RIVERSIDE, Calif. -- A Mead Valley man who sexually assaulted mentally impaired women he picked up on the streets, and in some cases locked up in his house, was sentenced Friday to 965 years to life in prison.
Between 2001 and 2005, Peter Frances Milosavjevic, 57, brought at least nine women to his Rios Road duplex and kept some of them there as virtual sex slaves, according to trial testimony.
He cruised streets, bus stops and train depots in search of victims, who were offered shelter in exchange for housework and sexual favors. Most of the women, whose ages ranged from 30 to 59, were developmentally disabled and homeless, and some had worked as prostitutes.
Authorities used photographs the defendant had taken to identify his victims.
Milosavjevic, who lived in a duplex next to his mother, had a padlock on his sliding glass door, the only way in or out of his residence aside from the windows, and some of his victims said he locked the door when he left for the day, preventing them from leaving.
"I doubt I'll ever see a case as despicable as this one in the years to come," said Riverside Superior Court Judge Mac Fisher as he announced his sentence.
"You have demonstrated to the court that you need to go to prison to protect the community," he said. "You cannot resist hurting people seriously. This sentence is appropriate for the destruction you have caused the victims."
A Riverside woman testified that Milosavjevic tied her to his bed and violated her with a vibrator coated with a burning substance that caused intense pain.
Investigators said he also used drugs and alcohol to subdue some of his victims.
Another woman testified that Milosavjevic said he would kill her and her family if she left him.
She was raped, sodomized and forced to give oral sex during her six-month ordeal, said Deputy District Attorney Jennifer Chirco.
Some of the women were freed after Milosavjevic tired of them, while others found ways to escape, she said.
Milosavjevic testified the women were his lovers. He said he felt sorry for them and took them home to get them off the streets.
He said he padlocked his house to keep family members and acquaintances with drug addictions from breaking in, and that the ropes authorities found around his bed were to hold it up -- not restrain his victims.

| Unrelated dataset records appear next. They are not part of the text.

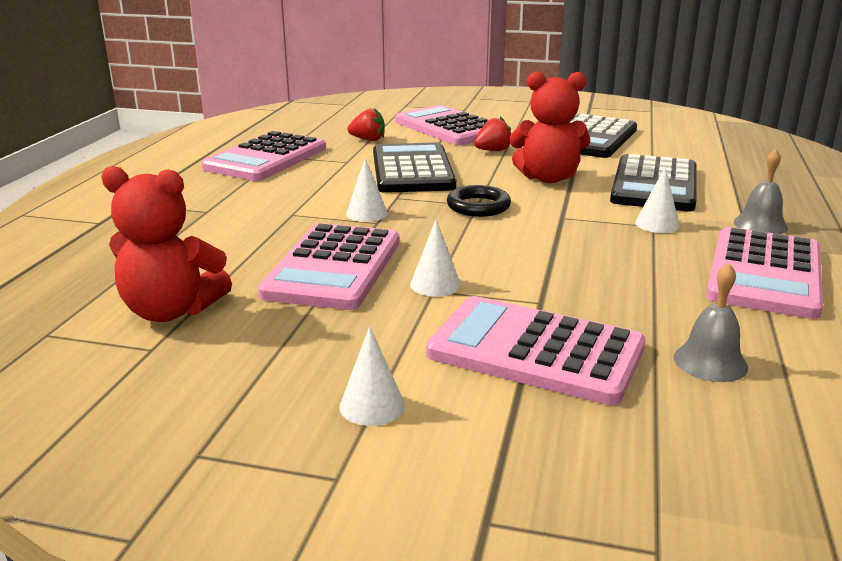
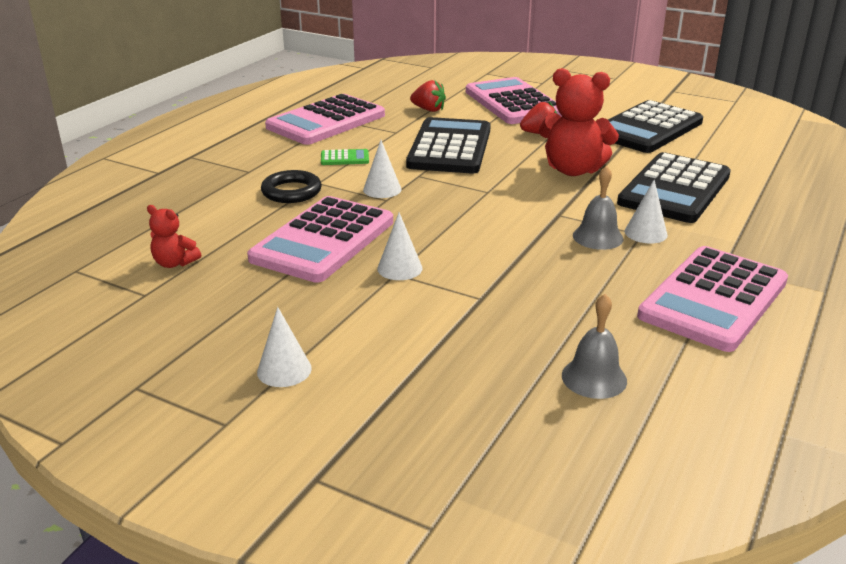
camera: 15 degrees right, 5 degrees up
(171, 311) = (174, 263): red teddy bear -> red teddy bear, size x0.51
(308, 189) = (345, 158): none -> green calculator
(478, 206) = (487, 193): black ring -> black ring (291, 191)
(535, 351) = (446, 343): pink calculator -> none
(760, 225) = (751, 246): grey bell -> grey bell (597, 237)

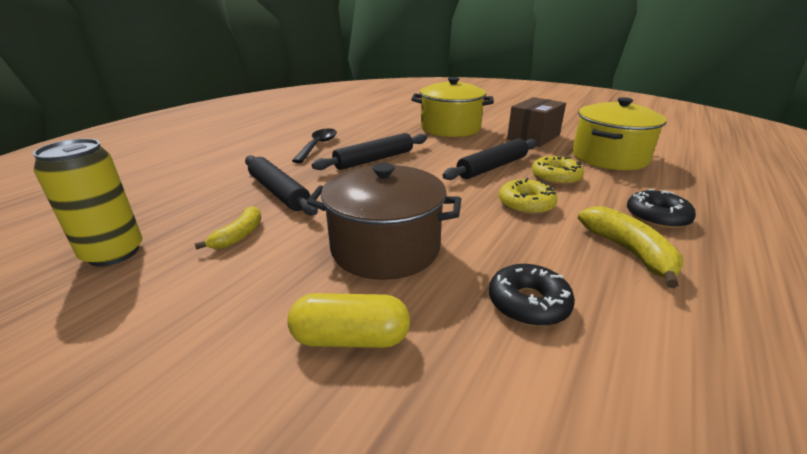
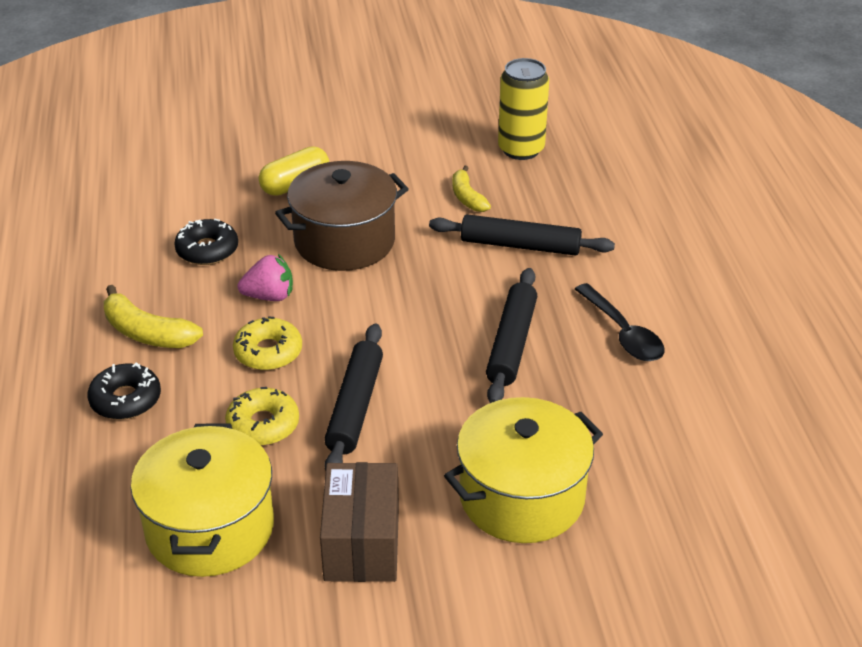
camera: 140 degrees right, 10 degrees up
(496, 235) = (269, 296): none -> pink strawberry

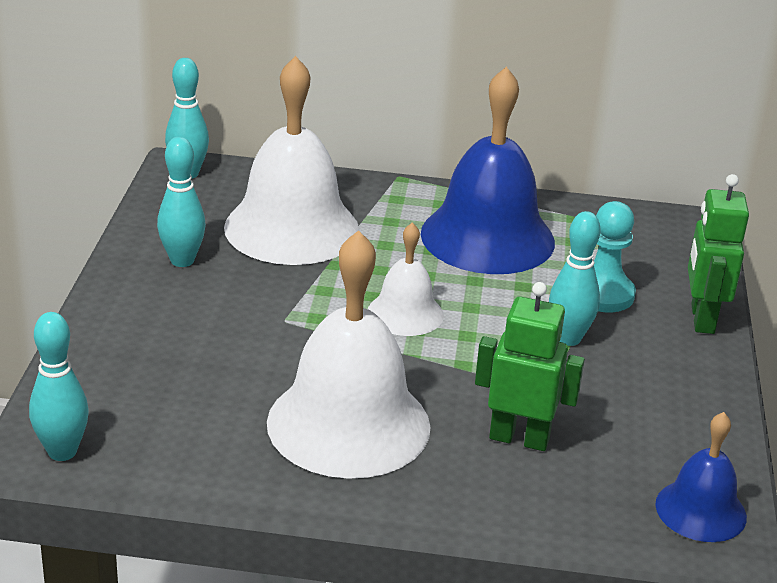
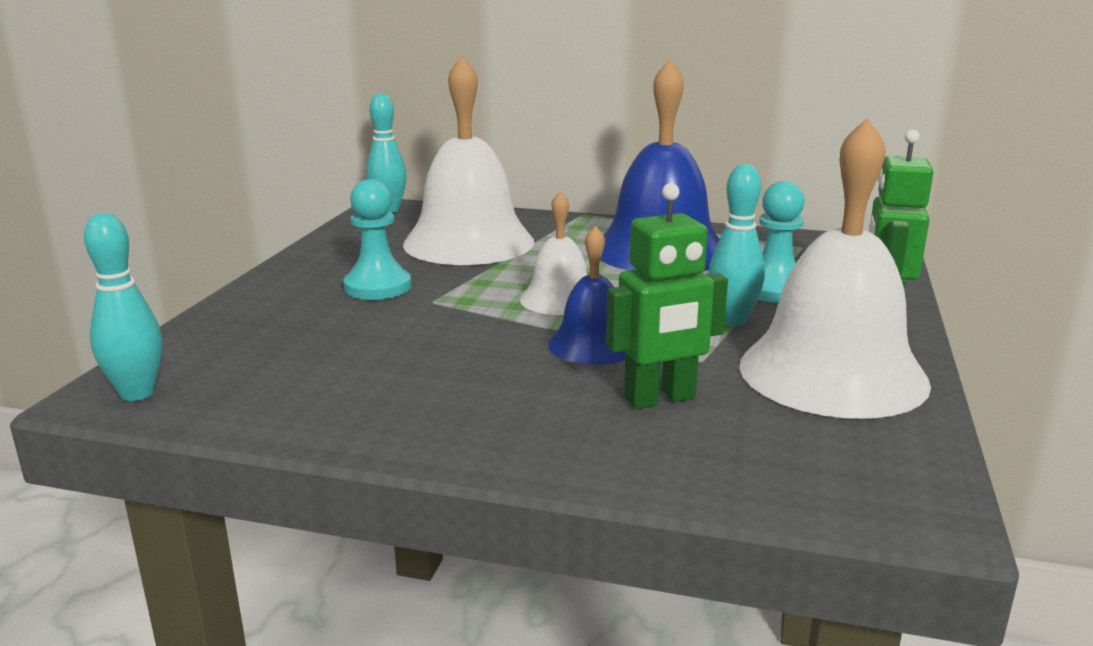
camera: 10 degrees right, 10 degrees down
(182, 260) = (352, 260): turquoise bowling pin -> none
(224, 301) = (377, 287): none -> turquoise pawn
(348, 424) = (465, 380): white bell -> white bell (832, 373)
(519, 438) = (660, 399): green robot -> green robot turned 135 degrees clockwise
(700, 510) = (884, 475): blue bell -> blue bell (592, 344)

His attorney, Chris Jensen, said in October that Milosavjevic operates on the "same mental plane as the mentally challenged women who testified against him."
Jensen said the victims' accusations made it difficult to mount a successful defense.
In October, a six-man, six-woman jury convicted Milosavjevic of 38 sexual assault-related charges, along with five sentence-enhancing allegations, including "tying and binding" victims for the purpose of assault.
Milosavjevic had previously convictions in 1983 and 1995 for brutalizing women, one of whom he raped and beat so severely she was in a coma for days.